Lasst uns uns einmischen, damit alle einen freien Zugang zu Informationen und Bildung haben.
Lasst uns uns einmischen, um Unterdrückung, Diskriminierung und Menschenfeindlichkeit zu bekämpfen.
Lasst uns uns einmischen, damit wir Gerechtigkeit schaffen und Rechte sichern.
Lasst uns uns einmischen, damit wir uns einer Zukunft nähern, in der Rassismus und rechte Gewalt der Vergangenheit angehören, in der eine offene, vielfältige und gleichberechtigte Gesellschaft selbstverständlich ist.

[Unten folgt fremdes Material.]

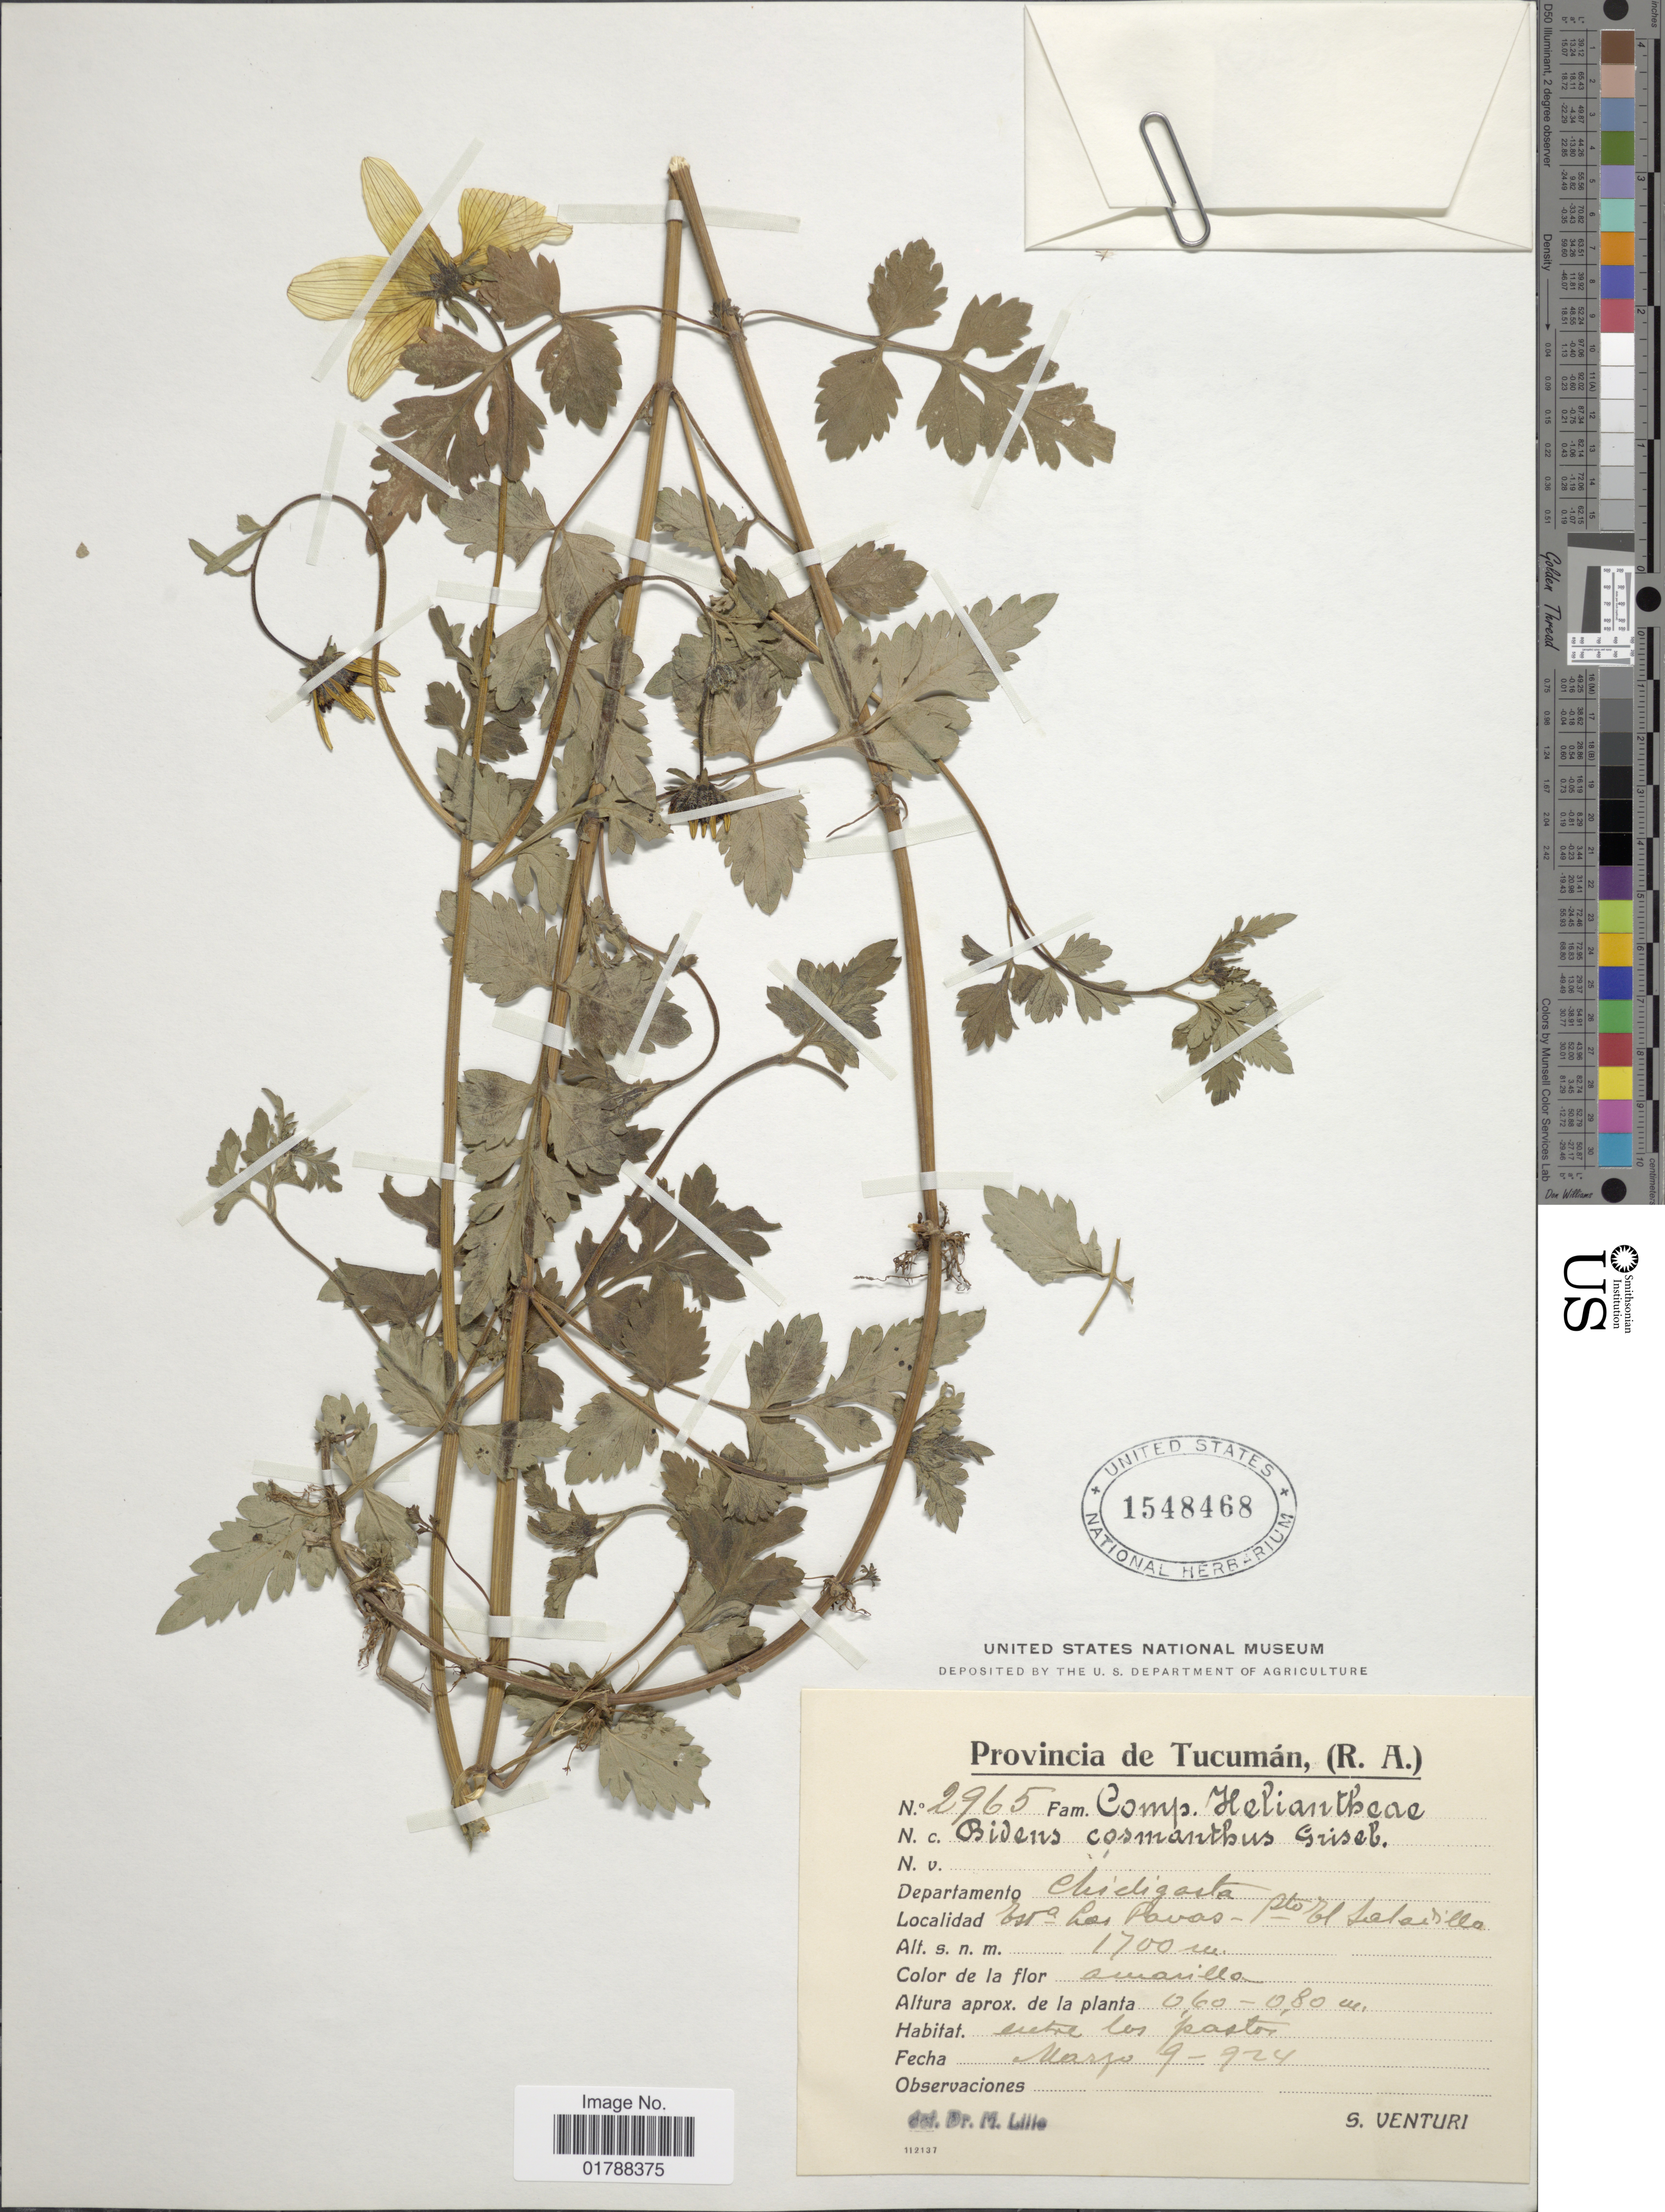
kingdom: Plantae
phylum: Tracheophyta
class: Magnoliopsida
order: Asterales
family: Asteraceae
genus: Bidens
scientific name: Bidens cosmantha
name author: Griseb.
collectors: S. Venturi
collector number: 2965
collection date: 1924-03-09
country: Argentina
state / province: Tucuman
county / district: Chicligasta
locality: Esta Las Pavas- Rto El Saladillo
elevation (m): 1700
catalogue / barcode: US 1548468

Lasst uns uns einmischen, mit Menschen solidarisch sein, ihnen helfend beistehen und nicht wegsehen, wenn rassistische und diskriminierende Übergriffe statt finden.
Lasst uns uns einmischen, damit sich alle angekommen, zugehörig, geborgen und gleichberechtigt fühlen.
Wir freuen uns, dass das Programm und der Kreis der Kooperationspartnerinnen und -partner von Jahr zu Jahr immer größer wird. Denn nur wenn wir alle gemeinsam lauter, sichtbarer, aktiver und widerständiger gegen die zunehmenden Angriffe auf Menschenrechte und Menschenwürde werden und „uns einmischen“, können wir die demokratische Zukunft unserer Stadtgesellschaft sicherstellen.
Bei allen Beteiligten möchten wir uns an dieser Stelle ganz herzlich bedanken. Und allen Interessierten und Teilnehmenden wünschen wir viele spannende Veranstaltungen, anregende Diskussionen und inspirierende Begegnungen.